Renaissance players have decisions to make with no hoops coach
Detroit — While a handful of top basketball players from the state have already transferred to prep schools across the country this year, it looks like student-athletes from Detroit Renaissance have big decisions to make in the upcoming days following the firing of head basketball coach Vito Jordan.
Jordan had a 68-43 record the last five years at Renaissance, including a 15-7 mark last season. He also guided the program to consecutive Detroit Public School League title game appearances in 2015 and 2016.
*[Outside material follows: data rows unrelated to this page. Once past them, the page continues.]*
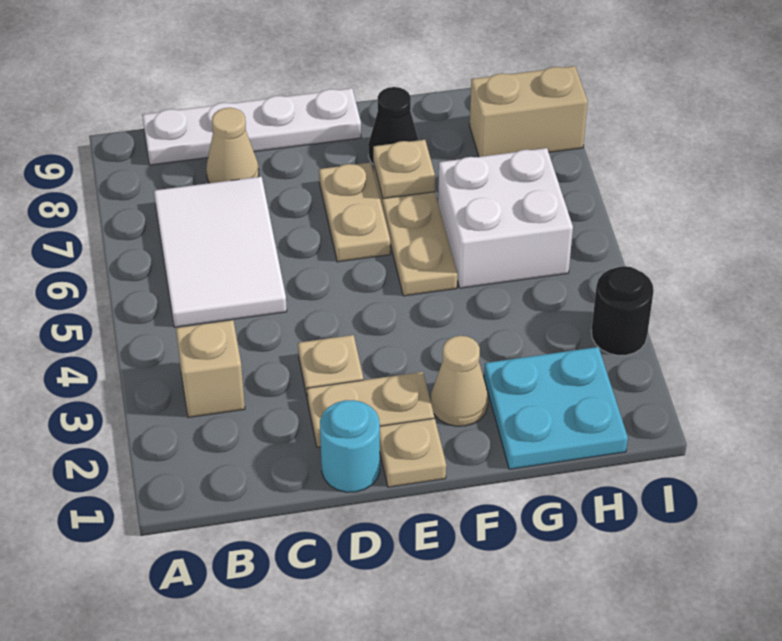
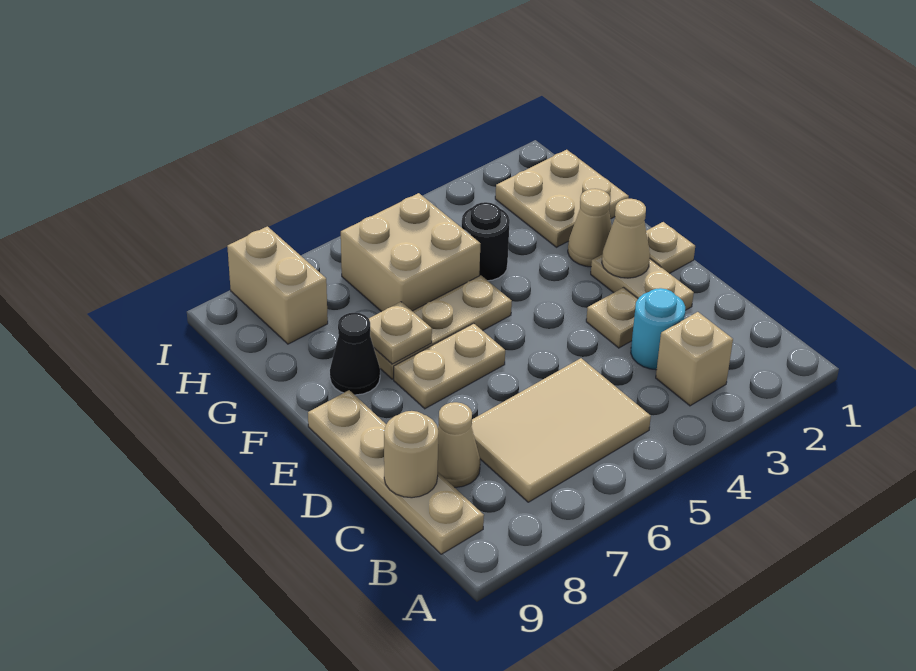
white 2x3 tile [154,177,287,327] -> tan 2x3 tile [471,358,651,502]
white 1x4 plate [142,88,361,165] -> tan 1x4 plate [308,390,484,554]
none -> tan 1x1 round brick [384,411,438,498]
cyan 1x1 round brick [320,400,380,492] -> cyan 1x1 round brick moved to [631,288,685,370]
none -> tan 1x1 cone [602,199,650,278]
cyan 2x2 plate [484,347,628,469] -> tan 2x2 plate [495,150,629,247]
white 2x2 brick [438,148,573,288] -> tan 2x2 brick [341,193,480,312]
black 1x1 round brick [591,266,654,355] -> black 1x1 round brick moved to [462,202,510,281]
Big things were expected of Renaissance this season with the PSL’s top two players returning in 6-foot-7 Carrington McCaskill and 6-5 Chandler Turner, along with 6-6 senior forward Kylin Grant, who moved back to Renaissance, the school he spent his first two years, after spending his junior season in Dallas.
Renaissance gained valuable experience and exposure this past summer when Jordan and his staff took the players to eight camps, including Michigan State and Ohio State.
Jordan was removed as head coach earlier this month by the school’s new principal Verynda Stroughter, who offered the job to the former Renaissance coach and current River Rouge coach Mark White. White originally accepted the job before deciding to pass on it.
Jordan’s attorney, Andrew Paterson, filed a lawsuit to keep school officials from conducting interviews with potential coaching candidates and federal Judge Gershwin Drain ordered a teleconference for all parties to discuss the emergency motion on Friday.
“Despite Detroit school district officials vehemently objecting to the Court scheduling an expedited hearing, thankfully, the Court saw merit in Coach Vito Jordan’s claims and ordered an expedited briefing and hearing on Coach Jordan’s emergency motion for preliminary injunction,” Paterson said in a statement.
“We are thankful that the Court agreed that Coach Jordan’s claims against Principal Stroughter and Superintendent Vitti deserve immediate consideration and review. Although the emergency hearing will not be held until after the MHSAA’s transfer-rule deadline, we are confident that through these legal proceedings, Principal Stroughter and other school district officials will be exposed for the frauds they truly are.”
There will be a hearing Oct. 19 at 9:30 a.m. at the U.S. District Court in Detroit to rule on if Jordan’s firing was unlawful or not since he had an oral contract with the former administration.
“I was hoping to get a hearing early next week to see if I was the coach or not, but that’s not going to happen now until mid-October,” Jordan said. “We were hoping that we’d get that decision by next week because it will already be past that (transfer) deadline, so they are going to have that option to where they want to move — school district, prep school or whatever reason they want to do. I would expect people to start leaving, but either way if there’s any kids still there off that team and I get my job back I’ll definitely be committed to them because I’ve always been committed to them.
“If somebody has the No. 1 team in the state and then you lose a few pieces it’s (championship-caliber team) thrown out the window due to the decisions made by a principal or administration and unfortunate. But I’ll be there to ride it out with whoever is still there.”
Student-athletes have until the fourth Friday after Labor Day to transfer in order to be able to play the second half of the season in mid-January. Renaissance administrators could allegedly say the transfers are athletically motivated and try to prevent them from playing at another school, the same way Macomb Dakota did when Thomas Kithier transferred to Clarkston last season.
Turner said he plans to stay at Renaissance.
“We had big plans so it’s kind of sad but you have to keep pushing, keep moving," said Turner, who added he didn’t see McCaskill or Grant at school on Friday, which is unusual.
"I want them to give the job back to Vito, but I also don’t want to leave. I guess it’s in God’s hands now. I’ve been here for my whole high school career and I just want to finish it out.”
McCaskill’s future is still in doubt.
“I haven’t decided what I’m going to do yet, probably won’t know until the end of the weekend,” McCaskill said. “I didn’t attend school today, just felt like it would be too much tension, too much going on so I sat out today.”